▶ EXERCISES
[A] Repeat the part of the forum thread on accents from "I have a hillbilly" to "there is one.".
[B] Translate this sentence from the forum thread on accents into Spanish: "I never picked up a southern accent, so I'm stuck with nothing."
[C] Pick up the forum thread on accents after its last sentence and keep it going.

Midland American accent - basically the generic version that most people can't really place. I have been told I talk like a news anchor. I grew up in the South too, so I guess I might have a slight southern accent.


----------



## Neptunus (Oct 29, 2007)

Apparently Canadian. When I lived in NY, I always had a lot ppl asking if I was from Canada.


----------



## ilikebooks (Nov 26, 2008)

I voted Canadian, but I have a light German accent as well--much heavier in French >.<


----------



## MeganC (Nov 23, 2008)

Jersey with a few Midwestisms from my mother and Great Lakesisms from living in Buffalo.


----------



## njodis (Nov 8, 2006)

I have no idea. I've been told that I have a "Canadian" accent, but I dunno. =p


----------



## SadRosesAreBeautiful (May 15, 2008)

quietgal said:


> Midland American accent - basically the generic version that most people can't really place. I have been told I talk like a news anchor. I grew up in the South too, so I guess I might have a slight southern accent.


Yeah, people from here in the South have asked me if I'm from the North even though I've lived in the South all my life. Maybe the TV influenced me?


----------



## SadRosesAreBeautiful (May 15, 2008)

ilikebooks said:


> I voted Canadian, but I have a light German accent as well--much heavier in French >.<


Cool.


----------



## nightrain (Nov 17, 2008)

I voted other. I don't really have an accent. I'm Canadian, but I lost that accent when I moved to North Carolina when I was young. I never picked up a southern accent, so I'm stuck with nothing.


----------



## pita (Jan 17, 2004)

I have a hillbilly Canadian accent.


----------



## WineKitty (Nov 26, 2004)

When I was a kid and moved to California from Illinois, all the kids told me that I talked funny...midwestern accent I guess. I think I lost that pretty quickly. I am not sure that I have any kind of accent now? What would a southwestern accent be? I dont think there is one.


----------



## sean88 (Apr 29, 2006)

Californian brahh!


----------



## BeNice (Jan 2, 2004)

My Texan/Californian friend says I have a "New Jersey accent", but I still don't know what that means. I don't think I have an accent.


----------



## millenniumman75 (Feb 4, 2005)

Midwest American - the standard of American television presenters.


----------



## cakesniffer (Nov 11, 2003)

Boston


----------



## Lightspeed (Dec 31, 2008)

As someone who grew up in Connecticut, moved to New Jersey, then to NYC, and then back to CT, I can say that New England, New York, and New Jersey should not be lumped together in the poll.


----------



## SadRosesAreBeautiful (May 15, 2008)

Lightspeed said:


> As someone who grew up in Connecticut, moved to New Jersey, then to NYC, and then back to CT, I can say that New England, New York, and New Jersey should not be lumped together in the poll.


I didn't want to, but I could only fit in 20 choices, so I was limited in space. There are so many accents in that region alone that it would take up countless more spaces.


----------



## Classified (Dec 7, 2004)

millenniumman75 said:


> Midwest American - the standard of American television presenters.


I'll go with this too.

I've wanted to ask this question here for a while now. When I read all of these posts, you all have the standard American accent. Although I know in real life there would be some different ones.

▶ SUPPLIED RECORDS
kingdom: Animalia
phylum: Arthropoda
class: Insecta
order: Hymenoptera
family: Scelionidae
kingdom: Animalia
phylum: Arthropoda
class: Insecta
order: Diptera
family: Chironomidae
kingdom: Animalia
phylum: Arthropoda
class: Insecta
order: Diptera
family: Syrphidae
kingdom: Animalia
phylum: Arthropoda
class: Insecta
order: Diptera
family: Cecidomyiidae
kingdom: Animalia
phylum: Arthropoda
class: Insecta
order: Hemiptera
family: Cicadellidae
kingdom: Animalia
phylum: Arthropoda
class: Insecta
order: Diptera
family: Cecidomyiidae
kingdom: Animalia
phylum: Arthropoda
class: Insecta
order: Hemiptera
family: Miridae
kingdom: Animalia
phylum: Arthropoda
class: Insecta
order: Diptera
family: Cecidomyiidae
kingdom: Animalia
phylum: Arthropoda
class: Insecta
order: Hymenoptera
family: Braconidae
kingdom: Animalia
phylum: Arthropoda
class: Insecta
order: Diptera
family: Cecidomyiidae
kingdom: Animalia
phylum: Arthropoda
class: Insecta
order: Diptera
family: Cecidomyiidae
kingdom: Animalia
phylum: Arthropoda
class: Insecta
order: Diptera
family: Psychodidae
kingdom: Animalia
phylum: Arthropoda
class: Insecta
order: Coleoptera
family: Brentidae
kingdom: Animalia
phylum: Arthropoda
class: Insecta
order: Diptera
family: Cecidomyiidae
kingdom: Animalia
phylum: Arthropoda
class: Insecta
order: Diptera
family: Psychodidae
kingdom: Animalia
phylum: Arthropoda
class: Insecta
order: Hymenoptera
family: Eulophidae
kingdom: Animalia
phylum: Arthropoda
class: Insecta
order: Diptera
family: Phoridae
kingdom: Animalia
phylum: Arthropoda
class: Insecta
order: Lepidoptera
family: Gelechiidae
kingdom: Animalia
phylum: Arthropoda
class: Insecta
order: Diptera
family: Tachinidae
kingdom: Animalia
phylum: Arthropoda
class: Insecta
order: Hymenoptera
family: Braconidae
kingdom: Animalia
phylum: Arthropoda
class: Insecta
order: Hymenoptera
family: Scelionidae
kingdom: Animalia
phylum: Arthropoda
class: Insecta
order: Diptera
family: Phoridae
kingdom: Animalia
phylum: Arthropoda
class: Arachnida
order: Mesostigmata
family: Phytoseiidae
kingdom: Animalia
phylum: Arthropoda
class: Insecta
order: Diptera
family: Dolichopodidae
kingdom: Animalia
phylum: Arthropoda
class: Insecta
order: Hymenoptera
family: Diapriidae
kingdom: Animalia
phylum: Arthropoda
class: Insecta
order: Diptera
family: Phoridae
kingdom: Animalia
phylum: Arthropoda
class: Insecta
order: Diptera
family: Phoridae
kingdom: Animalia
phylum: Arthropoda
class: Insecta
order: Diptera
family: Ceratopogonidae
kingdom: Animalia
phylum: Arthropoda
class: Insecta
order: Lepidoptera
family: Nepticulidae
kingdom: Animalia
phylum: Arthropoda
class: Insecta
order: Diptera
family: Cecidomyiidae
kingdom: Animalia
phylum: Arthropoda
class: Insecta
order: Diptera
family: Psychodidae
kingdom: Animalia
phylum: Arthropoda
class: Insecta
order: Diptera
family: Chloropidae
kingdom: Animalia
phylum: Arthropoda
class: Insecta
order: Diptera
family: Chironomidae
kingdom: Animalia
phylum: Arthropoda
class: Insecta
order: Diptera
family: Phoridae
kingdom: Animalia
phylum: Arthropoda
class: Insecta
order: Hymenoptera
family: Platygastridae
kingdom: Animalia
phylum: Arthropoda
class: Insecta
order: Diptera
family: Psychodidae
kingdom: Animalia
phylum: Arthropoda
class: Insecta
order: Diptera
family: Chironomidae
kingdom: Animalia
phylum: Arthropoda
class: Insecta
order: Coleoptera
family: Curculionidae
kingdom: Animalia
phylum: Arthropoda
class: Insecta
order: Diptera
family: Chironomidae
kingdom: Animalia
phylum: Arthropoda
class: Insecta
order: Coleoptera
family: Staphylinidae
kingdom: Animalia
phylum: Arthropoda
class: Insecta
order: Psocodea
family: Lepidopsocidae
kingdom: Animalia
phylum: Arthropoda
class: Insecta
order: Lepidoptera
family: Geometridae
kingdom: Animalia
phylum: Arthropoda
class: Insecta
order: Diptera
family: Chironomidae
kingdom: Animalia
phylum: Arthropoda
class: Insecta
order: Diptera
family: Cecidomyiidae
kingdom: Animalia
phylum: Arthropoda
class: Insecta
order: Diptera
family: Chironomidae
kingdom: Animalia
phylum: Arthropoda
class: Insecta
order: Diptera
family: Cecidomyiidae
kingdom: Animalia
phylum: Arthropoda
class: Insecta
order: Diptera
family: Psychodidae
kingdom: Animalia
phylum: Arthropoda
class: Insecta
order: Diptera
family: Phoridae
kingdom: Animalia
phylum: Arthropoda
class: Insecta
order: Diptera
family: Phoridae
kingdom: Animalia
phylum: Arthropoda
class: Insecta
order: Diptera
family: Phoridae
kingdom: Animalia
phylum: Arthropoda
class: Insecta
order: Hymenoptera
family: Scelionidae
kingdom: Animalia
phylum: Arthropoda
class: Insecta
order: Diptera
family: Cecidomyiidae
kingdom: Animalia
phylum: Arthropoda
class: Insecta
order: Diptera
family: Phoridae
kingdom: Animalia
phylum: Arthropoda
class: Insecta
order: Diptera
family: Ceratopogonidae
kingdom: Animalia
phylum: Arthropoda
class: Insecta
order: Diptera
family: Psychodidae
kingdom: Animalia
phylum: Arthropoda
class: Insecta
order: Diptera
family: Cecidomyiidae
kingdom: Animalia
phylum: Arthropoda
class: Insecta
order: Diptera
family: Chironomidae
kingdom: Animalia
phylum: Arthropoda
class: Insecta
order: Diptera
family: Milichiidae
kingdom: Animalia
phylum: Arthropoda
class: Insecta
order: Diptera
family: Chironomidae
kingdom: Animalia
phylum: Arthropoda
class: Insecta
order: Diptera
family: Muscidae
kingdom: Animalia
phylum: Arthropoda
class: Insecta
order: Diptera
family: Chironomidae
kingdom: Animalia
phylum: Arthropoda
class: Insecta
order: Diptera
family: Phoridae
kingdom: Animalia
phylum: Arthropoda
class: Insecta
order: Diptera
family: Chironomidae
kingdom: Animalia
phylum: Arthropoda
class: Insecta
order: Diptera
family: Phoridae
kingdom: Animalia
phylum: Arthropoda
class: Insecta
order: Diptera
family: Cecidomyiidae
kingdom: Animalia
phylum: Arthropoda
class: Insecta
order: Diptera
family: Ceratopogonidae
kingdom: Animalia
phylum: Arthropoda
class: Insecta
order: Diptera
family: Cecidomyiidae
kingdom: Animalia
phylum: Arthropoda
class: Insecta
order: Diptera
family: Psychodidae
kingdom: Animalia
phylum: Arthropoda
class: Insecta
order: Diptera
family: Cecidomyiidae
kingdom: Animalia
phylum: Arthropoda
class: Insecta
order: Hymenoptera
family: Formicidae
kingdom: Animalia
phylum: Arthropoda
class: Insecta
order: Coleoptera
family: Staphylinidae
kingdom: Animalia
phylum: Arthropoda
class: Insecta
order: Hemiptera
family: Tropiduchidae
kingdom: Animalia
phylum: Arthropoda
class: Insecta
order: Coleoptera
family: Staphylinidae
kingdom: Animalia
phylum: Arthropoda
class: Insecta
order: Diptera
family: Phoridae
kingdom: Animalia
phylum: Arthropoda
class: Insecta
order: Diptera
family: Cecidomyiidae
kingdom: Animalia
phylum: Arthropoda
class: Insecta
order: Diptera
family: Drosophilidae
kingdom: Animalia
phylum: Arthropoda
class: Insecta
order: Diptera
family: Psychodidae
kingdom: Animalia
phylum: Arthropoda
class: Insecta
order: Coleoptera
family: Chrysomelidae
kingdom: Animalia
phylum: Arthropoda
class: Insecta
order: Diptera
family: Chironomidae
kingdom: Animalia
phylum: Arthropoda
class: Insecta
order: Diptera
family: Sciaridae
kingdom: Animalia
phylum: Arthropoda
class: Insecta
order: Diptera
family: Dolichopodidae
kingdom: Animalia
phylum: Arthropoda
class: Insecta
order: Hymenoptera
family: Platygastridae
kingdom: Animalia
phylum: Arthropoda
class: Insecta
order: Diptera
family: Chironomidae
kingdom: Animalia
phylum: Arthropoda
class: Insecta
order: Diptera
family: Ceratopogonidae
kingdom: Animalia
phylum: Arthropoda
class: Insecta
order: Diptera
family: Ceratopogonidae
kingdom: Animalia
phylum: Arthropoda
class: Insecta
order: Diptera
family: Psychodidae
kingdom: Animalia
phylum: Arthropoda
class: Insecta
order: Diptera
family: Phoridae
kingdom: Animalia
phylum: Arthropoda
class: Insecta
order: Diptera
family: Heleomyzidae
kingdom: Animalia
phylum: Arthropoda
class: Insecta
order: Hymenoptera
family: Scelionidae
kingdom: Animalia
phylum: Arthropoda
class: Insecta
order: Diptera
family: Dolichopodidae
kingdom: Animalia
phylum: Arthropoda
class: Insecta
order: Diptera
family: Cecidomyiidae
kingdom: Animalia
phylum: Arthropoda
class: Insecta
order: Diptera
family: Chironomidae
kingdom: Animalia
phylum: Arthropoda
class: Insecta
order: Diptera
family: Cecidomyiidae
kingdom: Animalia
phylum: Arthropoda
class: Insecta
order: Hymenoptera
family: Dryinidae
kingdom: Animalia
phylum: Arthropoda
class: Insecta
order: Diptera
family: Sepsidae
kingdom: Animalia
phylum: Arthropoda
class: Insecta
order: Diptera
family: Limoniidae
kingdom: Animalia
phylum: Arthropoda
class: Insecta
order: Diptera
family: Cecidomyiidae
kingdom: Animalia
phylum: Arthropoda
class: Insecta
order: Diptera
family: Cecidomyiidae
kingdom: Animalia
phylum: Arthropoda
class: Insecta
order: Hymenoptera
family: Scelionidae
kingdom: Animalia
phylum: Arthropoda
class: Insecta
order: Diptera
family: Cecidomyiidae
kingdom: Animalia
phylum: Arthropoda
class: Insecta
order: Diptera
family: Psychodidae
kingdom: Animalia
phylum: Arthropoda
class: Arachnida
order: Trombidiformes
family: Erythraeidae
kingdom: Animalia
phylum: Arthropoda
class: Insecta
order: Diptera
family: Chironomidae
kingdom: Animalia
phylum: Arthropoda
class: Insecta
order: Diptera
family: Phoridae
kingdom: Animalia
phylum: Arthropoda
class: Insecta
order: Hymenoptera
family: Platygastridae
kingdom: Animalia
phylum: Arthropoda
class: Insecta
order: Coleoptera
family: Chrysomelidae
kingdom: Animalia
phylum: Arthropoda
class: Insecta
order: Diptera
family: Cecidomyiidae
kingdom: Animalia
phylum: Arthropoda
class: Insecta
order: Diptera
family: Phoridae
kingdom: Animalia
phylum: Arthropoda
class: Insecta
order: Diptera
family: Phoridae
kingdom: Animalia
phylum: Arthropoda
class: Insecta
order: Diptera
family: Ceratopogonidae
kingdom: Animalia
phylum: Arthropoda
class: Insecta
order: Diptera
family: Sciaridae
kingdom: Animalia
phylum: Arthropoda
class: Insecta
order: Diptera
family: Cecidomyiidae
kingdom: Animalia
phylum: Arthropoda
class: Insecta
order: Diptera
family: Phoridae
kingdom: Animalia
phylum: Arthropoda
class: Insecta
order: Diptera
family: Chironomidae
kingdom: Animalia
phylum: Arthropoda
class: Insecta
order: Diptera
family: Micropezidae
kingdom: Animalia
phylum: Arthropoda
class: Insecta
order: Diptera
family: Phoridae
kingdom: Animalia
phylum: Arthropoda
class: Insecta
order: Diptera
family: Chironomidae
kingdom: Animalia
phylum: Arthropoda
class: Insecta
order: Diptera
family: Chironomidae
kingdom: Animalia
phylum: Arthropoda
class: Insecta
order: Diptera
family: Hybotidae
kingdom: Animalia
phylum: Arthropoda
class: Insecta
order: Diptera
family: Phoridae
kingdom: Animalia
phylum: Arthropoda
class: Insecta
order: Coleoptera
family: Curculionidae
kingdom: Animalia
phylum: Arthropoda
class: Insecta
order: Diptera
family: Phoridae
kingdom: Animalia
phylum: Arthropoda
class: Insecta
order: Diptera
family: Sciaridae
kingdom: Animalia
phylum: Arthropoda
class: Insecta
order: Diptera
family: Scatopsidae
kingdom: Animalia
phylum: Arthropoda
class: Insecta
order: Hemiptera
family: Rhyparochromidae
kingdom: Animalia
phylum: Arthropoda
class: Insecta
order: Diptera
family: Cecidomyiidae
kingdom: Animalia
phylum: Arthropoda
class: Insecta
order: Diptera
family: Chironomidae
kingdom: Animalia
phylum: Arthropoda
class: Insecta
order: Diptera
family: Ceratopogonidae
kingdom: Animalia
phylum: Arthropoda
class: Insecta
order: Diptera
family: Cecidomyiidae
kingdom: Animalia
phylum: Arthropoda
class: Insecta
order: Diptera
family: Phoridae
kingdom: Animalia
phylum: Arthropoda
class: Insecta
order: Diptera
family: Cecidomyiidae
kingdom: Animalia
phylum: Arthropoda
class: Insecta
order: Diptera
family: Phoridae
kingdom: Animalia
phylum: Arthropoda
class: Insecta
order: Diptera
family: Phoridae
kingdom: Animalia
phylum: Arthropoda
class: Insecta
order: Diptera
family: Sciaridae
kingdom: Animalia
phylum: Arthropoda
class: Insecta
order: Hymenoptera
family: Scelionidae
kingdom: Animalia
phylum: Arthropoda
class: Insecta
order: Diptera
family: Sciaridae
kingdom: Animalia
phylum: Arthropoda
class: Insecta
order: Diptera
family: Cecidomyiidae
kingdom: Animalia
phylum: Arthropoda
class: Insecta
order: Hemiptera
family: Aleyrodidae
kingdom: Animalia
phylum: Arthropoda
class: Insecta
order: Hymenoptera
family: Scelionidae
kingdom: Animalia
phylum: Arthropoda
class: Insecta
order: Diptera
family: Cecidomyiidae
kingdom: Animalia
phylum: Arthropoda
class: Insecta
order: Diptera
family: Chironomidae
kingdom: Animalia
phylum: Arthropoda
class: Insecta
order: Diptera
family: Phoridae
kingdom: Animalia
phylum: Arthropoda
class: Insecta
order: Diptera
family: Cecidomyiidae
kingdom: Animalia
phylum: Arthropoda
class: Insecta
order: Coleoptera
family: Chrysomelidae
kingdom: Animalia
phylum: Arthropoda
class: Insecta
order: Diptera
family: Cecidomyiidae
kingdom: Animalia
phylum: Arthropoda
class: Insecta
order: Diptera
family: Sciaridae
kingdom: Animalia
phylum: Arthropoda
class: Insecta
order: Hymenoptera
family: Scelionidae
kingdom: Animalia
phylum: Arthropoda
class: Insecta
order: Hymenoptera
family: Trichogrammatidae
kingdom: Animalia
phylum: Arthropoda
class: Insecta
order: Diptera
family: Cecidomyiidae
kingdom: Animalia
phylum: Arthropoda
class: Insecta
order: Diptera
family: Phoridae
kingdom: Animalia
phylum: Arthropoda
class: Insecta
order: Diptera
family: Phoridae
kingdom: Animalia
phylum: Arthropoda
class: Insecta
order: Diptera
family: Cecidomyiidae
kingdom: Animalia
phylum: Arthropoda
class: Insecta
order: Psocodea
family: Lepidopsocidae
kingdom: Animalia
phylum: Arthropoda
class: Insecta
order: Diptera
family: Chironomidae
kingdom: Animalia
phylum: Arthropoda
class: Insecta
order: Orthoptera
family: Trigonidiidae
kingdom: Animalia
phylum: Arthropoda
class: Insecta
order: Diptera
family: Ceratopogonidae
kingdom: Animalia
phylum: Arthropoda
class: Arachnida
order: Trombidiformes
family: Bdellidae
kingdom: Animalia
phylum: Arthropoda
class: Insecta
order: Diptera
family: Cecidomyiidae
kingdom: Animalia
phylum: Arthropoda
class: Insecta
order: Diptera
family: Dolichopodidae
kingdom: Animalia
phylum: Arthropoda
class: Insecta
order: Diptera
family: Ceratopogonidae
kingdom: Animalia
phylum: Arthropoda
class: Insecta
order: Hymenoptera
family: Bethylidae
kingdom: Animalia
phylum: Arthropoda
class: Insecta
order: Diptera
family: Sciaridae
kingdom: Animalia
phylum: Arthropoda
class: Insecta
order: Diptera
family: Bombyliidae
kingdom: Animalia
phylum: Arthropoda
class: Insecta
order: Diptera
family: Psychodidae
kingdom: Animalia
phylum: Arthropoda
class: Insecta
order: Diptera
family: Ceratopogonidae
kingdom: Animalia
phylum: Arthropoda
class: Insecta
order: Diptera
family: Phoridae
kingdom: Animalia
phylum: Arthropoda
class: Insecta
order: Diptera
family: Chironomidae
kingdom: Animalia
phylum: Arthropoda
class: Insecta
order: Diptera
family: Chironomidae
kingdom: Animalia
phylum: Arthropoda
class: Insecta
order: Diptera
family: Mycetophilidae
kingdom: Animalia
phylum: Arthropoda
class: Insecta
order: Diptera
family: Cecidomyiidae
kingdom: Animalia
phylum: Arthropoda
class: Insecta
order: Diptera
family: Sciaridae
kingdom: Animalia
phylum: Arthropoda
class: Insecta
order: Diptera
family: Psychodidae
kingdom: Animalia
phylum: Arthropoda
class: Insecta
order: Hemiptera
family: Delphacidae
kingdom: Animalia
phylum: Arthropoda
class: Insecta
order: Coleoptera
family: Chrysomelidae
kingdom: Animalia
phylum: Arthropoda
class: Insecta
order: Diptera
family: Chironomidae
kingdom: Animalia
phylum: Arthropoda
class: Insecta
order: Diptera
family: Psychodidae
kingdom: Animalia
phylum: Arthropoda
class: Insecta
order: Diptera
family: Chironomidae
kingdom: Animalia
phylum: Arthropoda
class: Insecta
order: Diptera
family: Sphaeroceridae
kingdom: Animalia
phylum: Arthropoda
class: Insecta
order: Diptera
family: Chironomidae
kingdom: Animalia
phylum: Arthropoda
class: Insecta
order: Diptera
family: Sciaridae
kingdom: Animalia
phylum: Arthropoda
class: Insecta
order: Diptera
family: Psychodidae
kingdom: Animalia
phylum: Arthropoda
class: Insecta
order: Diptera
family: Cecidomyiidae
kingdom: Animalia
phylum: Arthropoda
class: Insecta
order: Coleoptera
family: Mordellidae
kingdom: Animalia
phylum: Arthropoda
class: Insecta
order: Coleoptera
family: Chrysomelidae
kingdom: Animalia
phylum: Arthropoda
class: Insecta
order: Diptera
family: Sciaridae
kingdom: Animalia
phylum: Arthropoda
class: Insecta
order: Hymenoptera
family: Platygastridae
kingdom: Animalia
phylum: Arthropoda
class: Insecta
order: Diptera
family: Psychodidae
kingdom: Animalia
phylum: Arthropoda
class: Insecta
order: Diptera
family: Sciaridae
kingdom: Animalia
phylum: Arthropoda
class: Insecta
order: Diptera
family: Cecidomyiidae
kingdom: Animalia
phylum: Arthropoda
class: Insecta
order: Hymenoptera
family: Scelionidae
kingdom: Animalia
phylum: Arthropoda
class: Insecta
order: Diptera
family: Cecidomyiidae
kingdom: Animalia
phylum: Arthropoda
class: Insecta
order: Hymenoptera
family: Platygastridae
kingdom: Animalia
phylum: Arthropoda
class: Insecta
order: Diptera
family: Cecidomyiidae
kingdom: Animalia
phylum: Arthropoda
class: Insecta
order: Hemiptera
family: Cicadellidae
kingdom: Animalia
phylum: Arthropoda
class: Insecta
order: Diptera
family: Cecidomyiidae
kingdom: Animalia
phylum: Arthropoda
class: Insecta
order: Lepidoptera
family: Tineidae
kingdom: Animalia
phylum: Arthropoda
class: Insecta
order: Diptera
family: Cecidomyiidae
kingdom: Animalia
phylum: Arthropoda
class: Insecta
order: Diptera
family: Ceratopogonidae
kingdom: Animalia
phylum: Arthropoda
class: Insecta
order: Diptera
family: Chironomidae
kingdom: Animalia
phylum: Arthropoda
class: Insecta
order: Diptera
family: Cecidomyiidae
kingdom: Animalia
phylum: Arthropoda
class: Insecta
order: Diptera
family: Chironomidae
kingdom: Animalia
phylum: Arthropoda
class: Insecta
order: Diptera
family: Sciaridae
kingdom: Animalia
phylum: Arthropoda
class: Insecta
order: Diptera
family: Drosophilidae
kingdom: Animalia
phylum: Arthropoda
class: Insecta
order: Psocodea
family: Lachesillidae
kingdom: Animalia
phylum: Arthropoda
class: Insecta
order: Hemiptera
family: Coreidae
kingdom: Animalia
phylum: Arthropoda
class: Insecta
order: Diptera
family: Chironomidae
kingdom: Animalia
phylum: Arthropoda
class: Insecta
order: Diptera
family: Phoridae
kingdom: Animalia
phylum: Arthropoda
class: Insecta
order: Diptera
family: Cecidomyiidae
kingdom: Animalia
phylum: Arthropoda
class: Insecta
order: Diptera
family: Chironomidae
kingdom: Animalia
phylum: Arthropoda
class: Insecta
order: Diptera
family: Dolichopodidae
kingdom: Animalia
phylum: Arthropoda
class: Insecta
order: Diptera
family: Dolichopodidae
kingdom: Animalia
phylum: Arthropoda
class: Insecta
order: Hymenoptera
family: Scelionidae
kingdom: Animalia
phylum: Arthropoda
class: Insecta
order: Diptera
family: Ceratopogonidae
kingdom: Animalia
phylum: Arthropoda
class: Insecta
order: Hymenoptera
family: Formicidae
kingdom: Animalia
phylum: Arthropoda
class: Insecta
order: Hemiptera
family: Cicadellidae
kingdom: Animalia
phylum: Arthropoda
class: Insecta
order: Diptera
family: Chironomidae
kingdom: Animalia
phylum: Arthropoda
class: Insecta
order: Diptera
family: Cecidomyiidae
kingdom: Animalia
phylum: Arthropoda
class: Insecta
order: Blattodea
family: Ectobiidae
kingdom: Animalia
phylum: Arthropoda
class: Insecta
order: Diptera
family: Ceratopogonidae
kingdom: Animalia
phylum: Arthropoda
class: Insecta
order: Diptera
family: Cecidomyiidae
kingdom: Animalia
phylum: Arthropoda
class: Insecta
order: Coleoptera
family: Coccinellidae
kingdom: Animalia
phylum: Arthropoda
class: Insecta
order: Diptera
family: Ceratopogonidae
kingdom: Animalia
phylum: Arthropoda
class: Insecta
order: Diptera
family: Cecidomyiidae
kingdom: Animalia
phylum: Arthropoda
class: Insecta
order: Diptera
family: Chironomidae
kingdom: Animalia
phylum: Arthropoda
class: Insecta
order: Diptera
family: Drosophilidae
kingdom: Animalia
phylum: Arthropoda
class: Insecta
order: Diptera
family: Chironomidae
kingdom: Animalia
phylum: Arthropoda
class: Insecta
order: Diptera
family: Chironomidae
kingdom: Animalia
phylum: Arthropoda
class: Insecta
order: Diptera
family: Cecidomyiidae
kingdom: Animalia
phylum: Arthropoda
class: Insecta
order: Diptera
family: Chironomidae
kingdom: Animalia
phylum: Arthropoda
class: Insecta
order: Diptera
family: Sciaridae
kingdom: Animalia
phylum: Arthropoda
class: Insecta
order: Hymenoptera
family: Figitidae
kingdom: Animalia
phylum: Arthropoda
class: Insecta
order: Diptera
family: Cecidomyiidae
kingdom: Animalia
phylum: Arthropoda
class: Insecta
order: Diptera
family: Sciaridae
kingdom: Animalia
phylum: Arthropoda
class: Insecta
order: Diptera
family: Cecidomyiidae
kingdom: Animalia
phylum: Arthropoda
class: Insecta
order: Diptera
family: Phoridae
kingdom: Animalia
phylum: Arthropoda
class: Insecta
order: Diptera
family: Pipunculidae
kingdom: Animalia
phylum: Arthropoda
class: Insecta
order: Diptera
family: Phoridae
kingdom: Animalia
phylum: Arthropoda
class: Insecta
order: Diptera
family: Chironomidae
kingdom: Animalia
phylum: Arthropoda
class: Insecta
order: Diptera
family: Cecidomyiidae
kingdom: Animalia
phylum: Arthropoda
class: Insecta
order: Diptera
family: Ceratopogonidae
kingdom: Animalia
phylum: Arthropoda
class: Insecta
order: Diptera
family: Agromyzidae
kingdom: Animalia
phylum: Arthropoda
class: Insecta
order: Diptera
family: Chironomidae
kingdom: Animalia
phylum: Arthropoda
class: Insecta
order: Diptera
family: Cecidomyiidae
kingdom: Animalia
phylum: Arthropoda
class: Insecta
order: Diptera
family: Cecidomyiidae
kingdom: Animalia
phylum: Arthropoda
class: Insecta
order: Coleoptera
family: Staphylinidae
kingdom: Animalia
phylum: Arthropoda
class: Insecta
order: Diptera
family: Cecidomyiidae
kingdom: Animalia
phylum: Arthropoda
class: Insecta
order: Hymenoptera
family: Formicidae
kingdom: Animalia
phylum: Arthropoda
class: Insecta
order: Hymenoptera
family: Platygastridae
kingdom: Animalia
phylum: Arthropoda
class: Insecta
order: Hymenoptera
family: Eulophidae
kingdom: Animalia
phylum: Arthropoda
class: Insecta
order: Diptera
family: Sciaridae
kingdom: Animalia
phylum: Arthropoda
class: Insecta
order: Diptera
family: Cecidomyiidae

▶ RESPONSES
[A]
I have a hillbilly Canadian accent.


----------



## WineKitty (Nov 26, 2004)

When I was a kid and moved to California from Illinois, all the kids told me that I talked funny...midwestern accent I guess. I think I lost that pretty quickly. I am not sure that I have any kind of accent now? What would a southwestern accent be? I dont think there is one.

[B] Nunca adquirí un acento sureño, así que me quedé sin ninguno.

[C]
----------



## dax (Nov 19, 2004)

A slight Boston accent but not really noticeable. It's mostly when I am with people I know or drunk. Otherwise I make an attempt to pronounce my R's. Plus I say wicked a wicked lot. I thought this was normal until I went to college and met a lot of people from outside New England. Apparently using wicked as an adverb is not proper English, according to the rest of the English speaking world at least.


----------



## Sukipei (Jun 15, 2008)

From Spain and my pronunciation is really awful but I hope to improve it some day travelling.


----------



## Cypress (Dec 17, 2008)

I don't know, I guess I have a typical South Jersey accent. If any Jersey people can describe it to people, go right ahead.


----------



## shyvr6 (Feb 18, 2008)

I have the bland midwestern accent. When I lived in certain areas of the US, I did pick up on some of the slang words though. When I lived in the southeast I started saying, "Hey y'all", and when I lived in Cali during my teen years I used to say, "Hella".


----------



## Amocholes (Nov 5, 2003)

I have no accent. I speak with the same pronunciation as newscasters nationwide.

However, I am a bit of an accentual chameleon. I tend to pick up the accent of those around me. In the Navy, I spent 3 months in Scotland and came back sounding like a Scot. When I visit my Mom in TN, I get a southern accent. If I go to AL or GA it gets worse.


----------



## OneIsALonelyNumber (Mar 28, 2005)

millenniumman75 said:


> Midwest American - the standard of American television presenters.


Same here.


----------



## whiterabbit (Jan 20, 2006)

North England


----------



## Stanley (May 11, 2007)

Mine is Cajun, although it's been fading away lately.


----------



## TheRob (Dec 30, 2006)

I have to vote "other" because there are more than four kinds of accents in the United States. It is funny, though, how we all think we sound normal. I have a co-worker from Chicago with a ridiculous accent (think: daaa Bearsssss), who insists she sounds neutral.


----------



## quietgal (Oct 18, 2007)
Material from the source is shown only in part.